На рассвете стало видно, что к яблоньке, принесенной Костроминым, привязана бирка с расплывшимся чернильным словом: «Бельфлер-китайка».

К полудню вода ушла. Там, где она куражилась ночью, где раньше был дом и сад, поблескивали чисто вымытые гладкие камни. Но бельфлер-китайку выходили. Посадили на специально отрытой в склоне горы терраске. Снова ее потчевали пеплом и талыкманской землей. Она заглядывала вниз в озеро и вздрагивала от высоты.

Скрипели по утрам уключины на озере. Это Костромин с сыновьями возили с Талыкмана новую землю взамен унесенной рекой. Все шире становилась терраса на горе. Внизу под ней появилась еще одна терраса, а выше еще одна. Валуны, которые приволокла с собой хвастливая Чия, Костромин калил кострами, поливал озерной ледяной водицей, и они потрескались, развалились. Подальше от озера, поближе к горам Костромин поставил новый дом, маленький, меньше прежнего. Появился новый сад. Яблонь в саду становилось все больше, и все они были для Костромина как дети. Такие же белоголовые по весне. Такие же требовательные на заботу, и неизвестно, когда из них выйдет толк. Такие же беспомощные и радостные сызмальства.

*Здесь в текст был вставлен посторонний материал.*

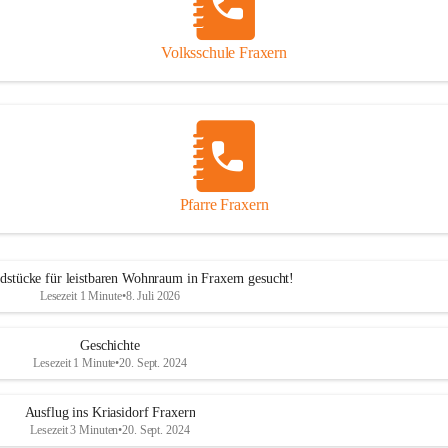
Volksschule Fraxern
Pfarre Fraxern
dstücke für leistbaren Wohnraum in Fraxern gesucht!
Lesezeit 1 Minute
•
8. Juli 2026
Geschichte
Lesezeit 1 Minute
•
20. Sept. 2024
Ausflug ins Kriasidorf Fraxern
Lesezeit 3 Minuten
•
20. Sept. 2024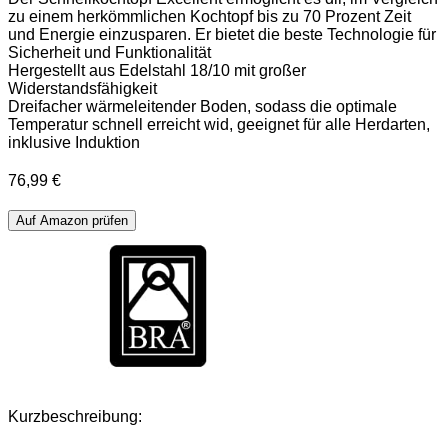
zu einem herkömmlichen Kochtopf bis zu 70 Prozent Zeit
und Energie einzusparen. Er bietet die beste Technologie für
Sicherheit und Funktionalität
Hergestellt aus Edelstahl 18/10 mit großer
Widerstandsfähigkeit
Dreifacher wärmeleitender Boden, sodass die optimale
Temperatur schnell erreicht wid, geeignet für alle Herdarten,
inklusive Induktion
76,99
€
Auf Amazon prüfen
Kurzbeschreibung:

...И вдруг Костромин поднял на все это топор. Поднял — и увидел своего друга, мечтавшего о таких яблонях, и свой сад, и обступившие его понятные, добрые сибирские горы, и ласково прищурившееся сибирское озеро внизу, и яблоки, теплые, смуглые, обласканные сибирским солнцем. Любовь ко всему этому, умиленная нежность подступила к глазам, и две слезинки пугливо побежали по лицу, спрятались в седой щетине на подбородке.